Hometown, Nostalgia, and Growing up

By charlotte meilaenderPublished 3 years ago 4 min read
2
Somewhere near home

I have a complicated relationship with missing people. When I did my first stint away from home at sixteen, I was excited and champing at the bit to get out into the world. I spent five weeks away from home (granted, it was less than two hours’ distance), at a summer ballet program in a nearby city. The city, that distance of less than two hours, brought with it a culture shock in stark contrast to my hometown. I got used to subways, to walking, to my daily commute, to a diversity of people that rural, white America never showed me, to crossing the street to avoid the men loitering in front of corner grocery stores, fingers crossed no one would follow me home. At sixteen, I took on these challenges with an optimism older me both admires and misses. The change from country to city, from quiet to loud, from slow to busy happened quickly, so I put my hometown out of my mind and adapted.

Home for me is Xxxxxxxx, and although the name is censored, there isn’t enough of a difference between rural western New York towns for it to really matter. If you’ve ever driven through this part of the state, just imagine any of the tiny towns you may have passed, complete with pastures of cows and homemade signs reminding you, “Jesus loves you.”

### Data segment

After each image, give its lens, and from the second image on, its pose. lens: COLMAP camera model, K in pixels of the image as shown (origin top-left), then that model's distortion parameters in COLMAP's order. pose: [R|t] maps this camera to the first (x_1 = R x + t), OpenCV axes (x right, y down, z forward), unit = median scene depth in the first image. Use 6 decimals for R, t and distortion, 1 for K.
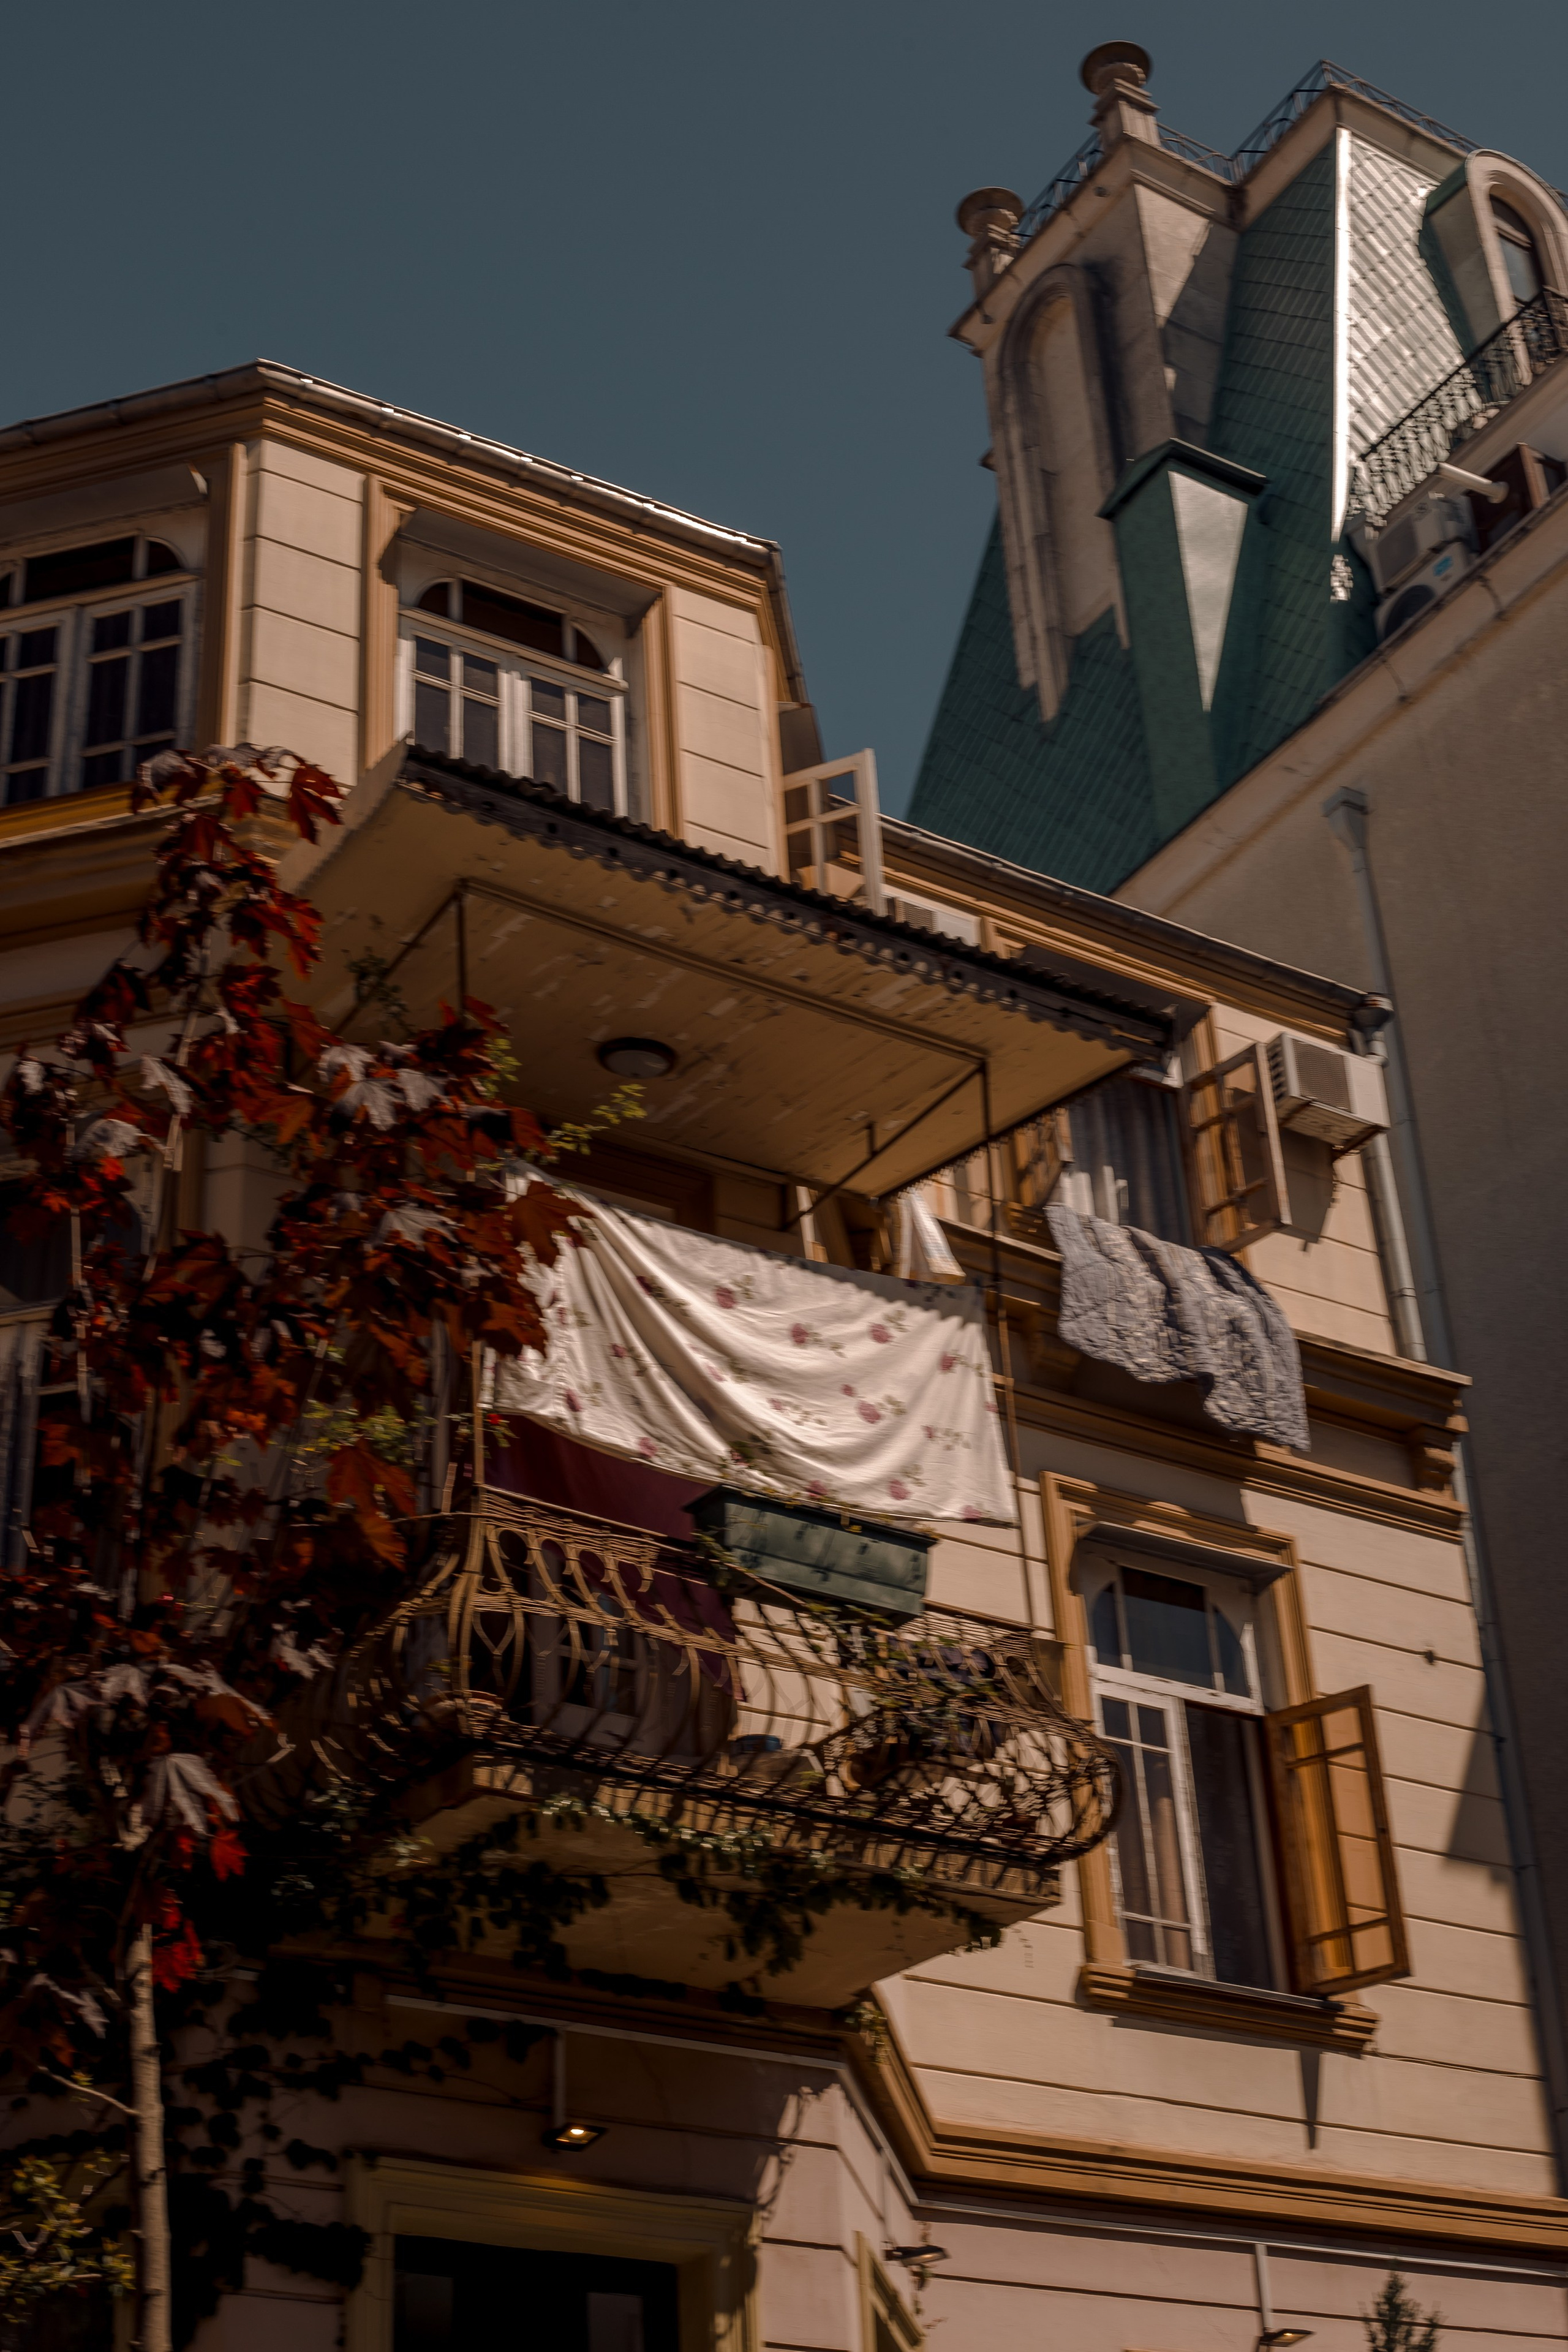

### Activity
In the hometown essay, how many weeks did the writer spend away at the summer ballet program at sixteen?

### Your response
Five weeks.